= Jobs =
1 > In the Dora and Friends episode list, on what date did Nickelodeon renew the series for a second season?
2 > Write the next portion of the Dora and Friends episode list, following on from its final line.

= Document segment =
++++
= List of Dora and Friends: Into the City! episodes =

The following is an episode list for the Nickelodeon animated television series Dora and Friends: Into the City! The show debuted on August 18, 2014 and ended on February 5, 2017. It aired on Nickelodeon as part of its Nick Jr. block.

On October 9, 2014, Nickelodeon renewed the series for a 20-episode second and final season, which aired from September 10, 2015 until February 5, 2017.

==Series overview==

| Season | Episodes |  | Originally released |  |
| First released | Last released |
| Pilot |  |  | August 7, 2011 |  |
| 1 | 20 |  | August 18, 2014 | February 5, 2016 |
| 2 | 20 |  | September 10, 2015 | February 5, 2017 |

==Episodes==

===Pilot (2011)===

| Title | Directed by | Written by | Storyboard by | Original release date |
| "Dora's Explorer Girls: Our First Concert" | Henry Lenardin-Madden | Chris Gifford | Dan Fausett, Llyn Hunter, Gloria Jenkins, Ken Laramay, Roy Meurin, Melissa Suber, Clint Taylor, and Rossen Varbanov | August 7, 2011 |
Ten-year-old Dora is growing up in the city of Puerto Verde, and is very excited because she and her new friends—Emma, Naiya, Kate, and Alana, the Explorer Girls—are going to see Shakira in concert. But just before the big event, Alana accidentally donates her blue soccer jacket with their five concert tickets still inside. The tickets were tucked away in an envelope marked with the first letter of each girl’s name. Now, Dora and her friends need to search around the city and recover the missing tickets before showtime. Will they find all five tickets in time for their first concert?

===Season 1 (2014–2016)===

| No. overall | No. in season | Title | Directed by | Written by | Storyboarded by | Original release date | Prod. code | U.S. viewers (millions) |
| 1 | 1 | "Doggie Day" | Allan Jacobsen | Jorge Aguirre | Kathy Carr, Butch Datuin, Carol Datuin, Enrico Vilbar Santana, and Clint Taylor | August 18, 2014 | 101 | 1.50 |
Dora hopes to shoot a video to help Alana promote the animal shelter's Doggie Adoption Day, and an adventure unfolds to help a dog named Cuzco find and get his lost puppy brothers to the shelter. Cuzco says he hopes his friends will be back, and the adoption day is hosted by Emma. Words in Spanish: Tranquilo, perrito - calm down, doggy, Salta - jump, Nube - cloud
| 2 | 2 | "We Saved a Pirate Ship" | Allan Jacobsen | Chris Gifford | Kathy Carr, Butch Datuin, Carol Datuin, Enrico Vilbar Santana and Clint Taylor | August 22, 2014 | 104 | 1.29 |
Dora and her pals fight off treasure-seeking pirates to obtain an old ship needed for the Pirate Festival. Dora wants to be a pirate.
++++
= Supplied material =
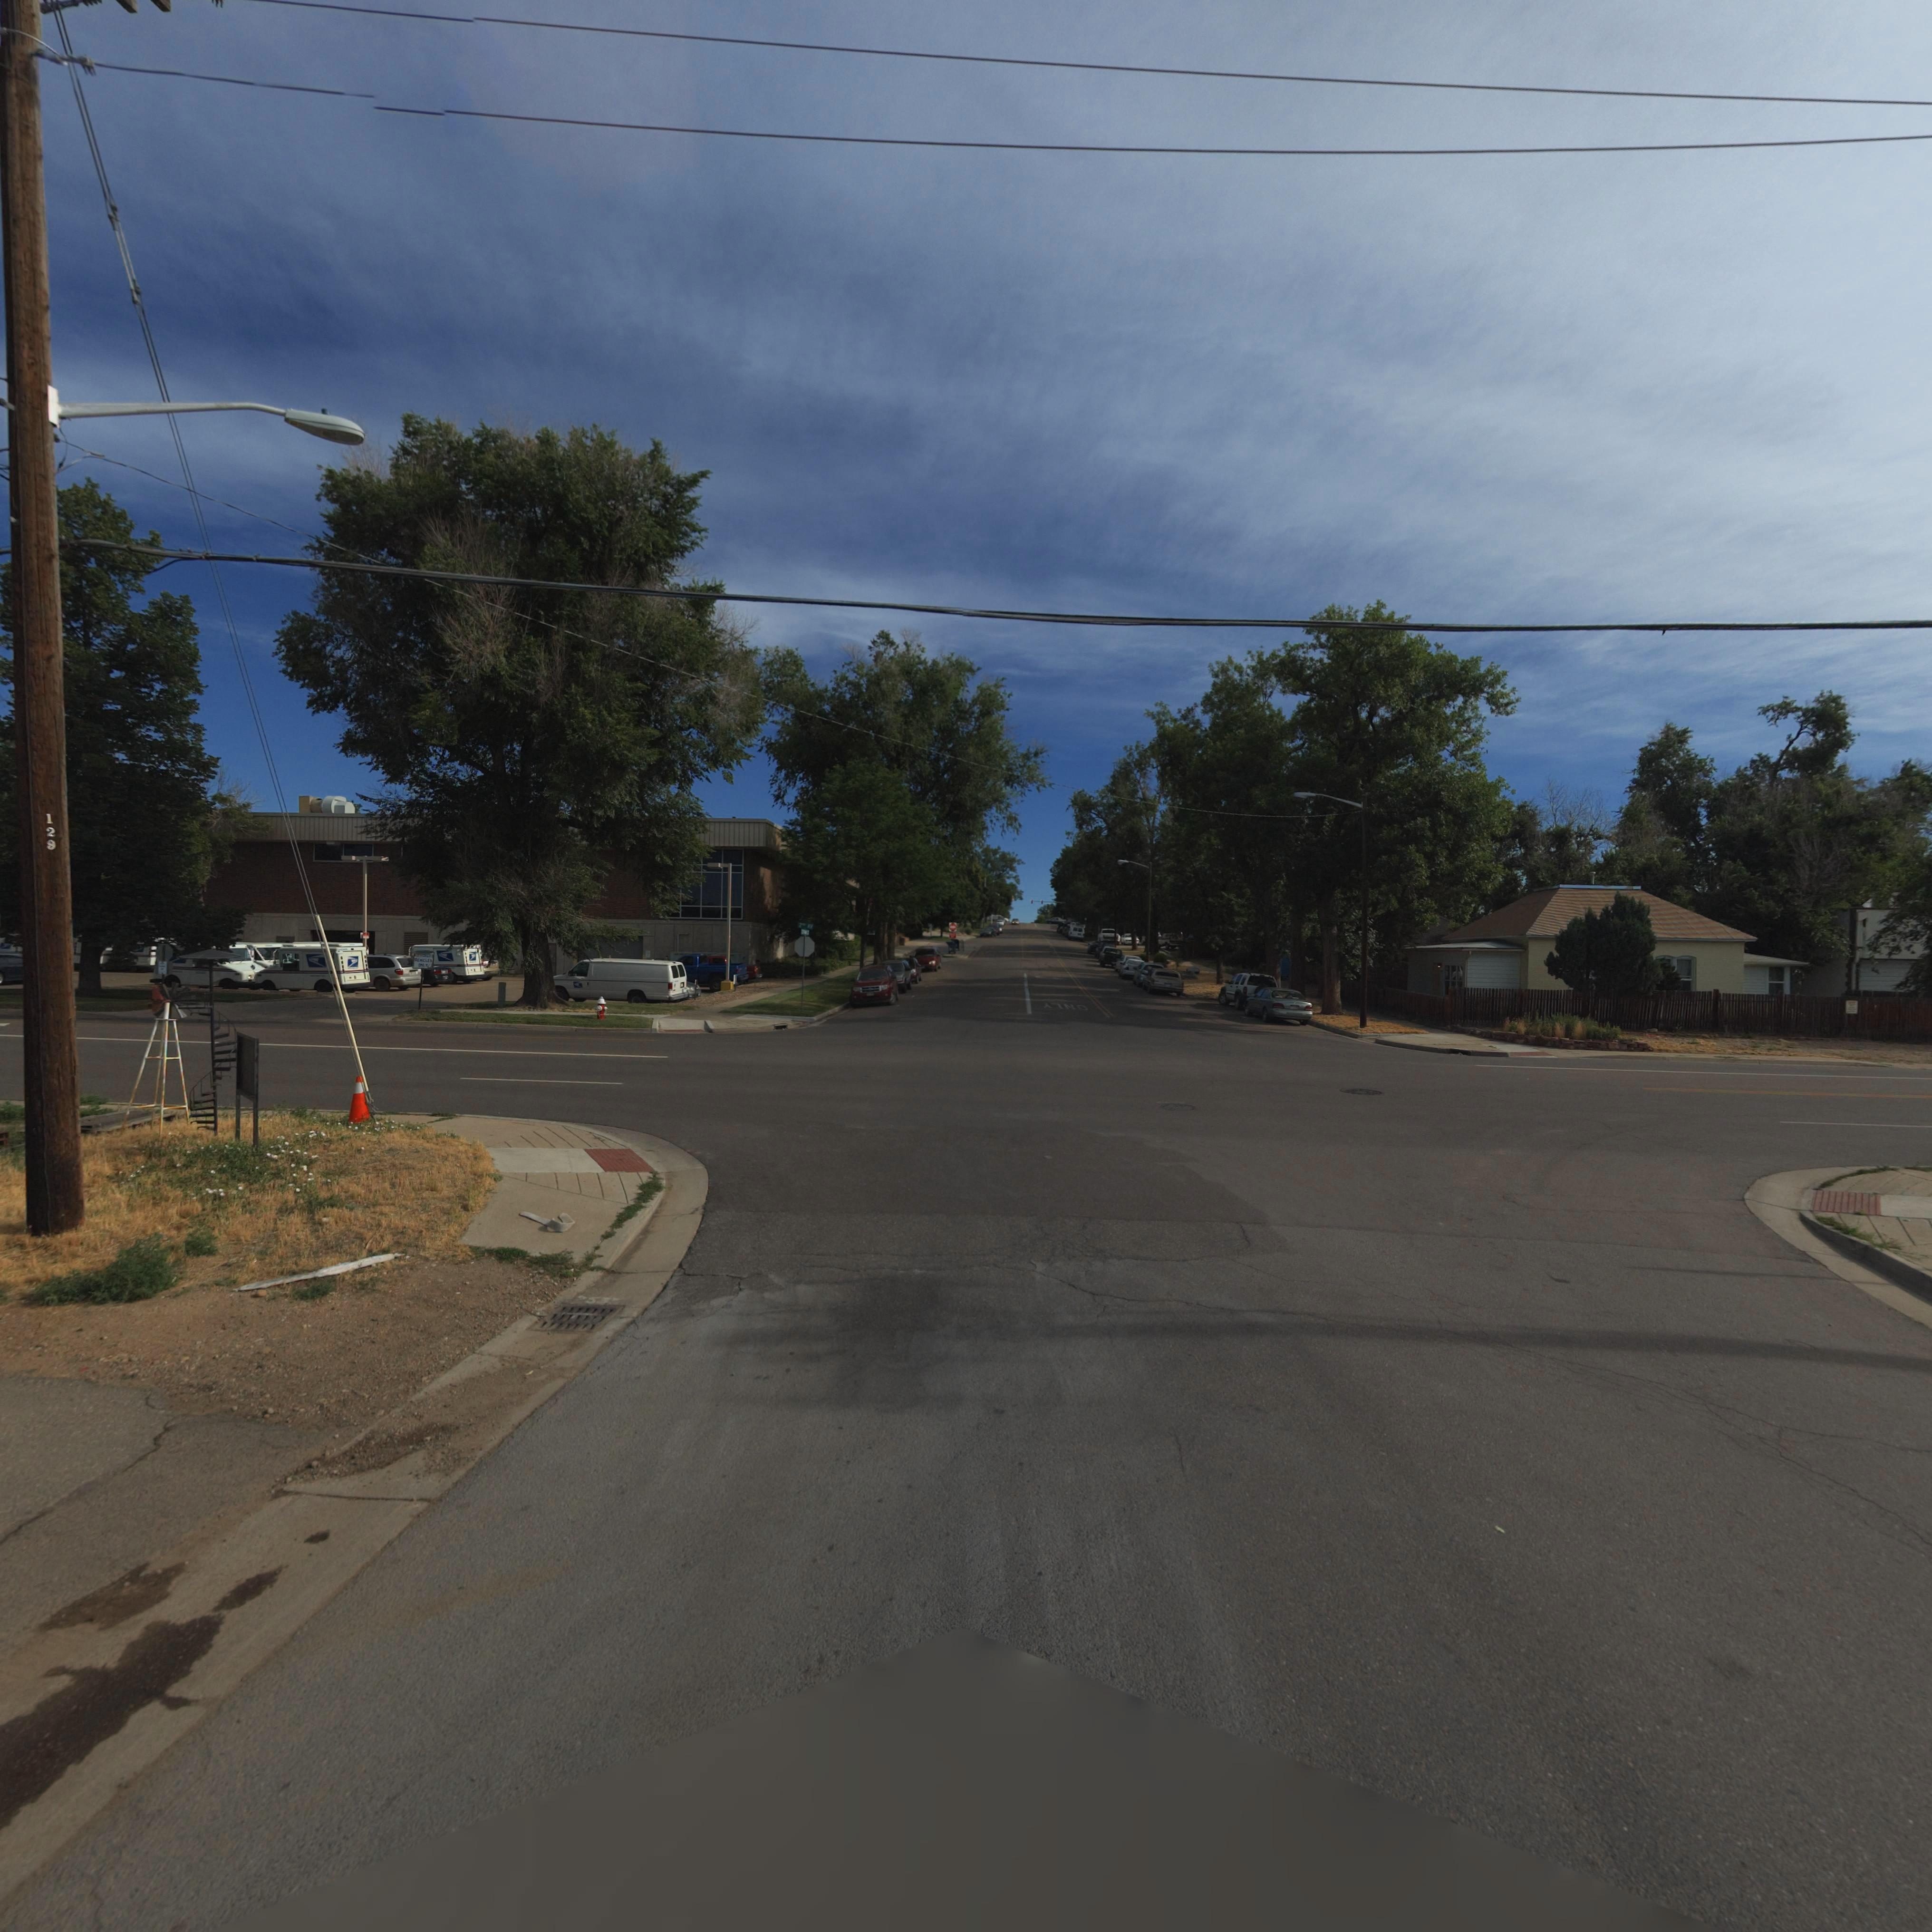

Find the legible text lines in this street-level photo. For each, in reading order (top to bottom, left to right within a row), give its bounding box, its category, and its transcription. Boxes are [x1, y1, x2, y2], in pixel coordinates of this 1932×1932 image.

[44, 812, 56, 850] StreetNumber: 129
[799, 922, 813, 928] StreetName: 2nd AV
++++
= Responses =
1 > October 9, 2014

2 >
| 3 | 3 | "The Royal Ball" | George Chialtas and Allan Jacobsen | Dana Chan | Kathy Carr, Butch Datuin, Rick Ritter, Janice Tolentino and Atoy Valencia | August 26, 2014 | 107 | N/A |
Dora and her pals help a box get to a princess. So that they can dance.
| 4 | 4 | "The Magic Ring" | George Chialtas | Valerie Walsh Valdes | Kathy Carr, Butch Datuin, Carol Datuin, Enrico Vilbar Santana, Clint Taylor, and Atoy Valencia | August 28, 2014 | 102 | 1.22 |
When Pablo discovers a magical ring, he puts it on and magically shrinks to a tiny size. To break the spell, Dora, Naiya, and Pablo must travel back to ancient times and return the ring to Princess Xochitl, but they'll have to watch out for the greedy wizard.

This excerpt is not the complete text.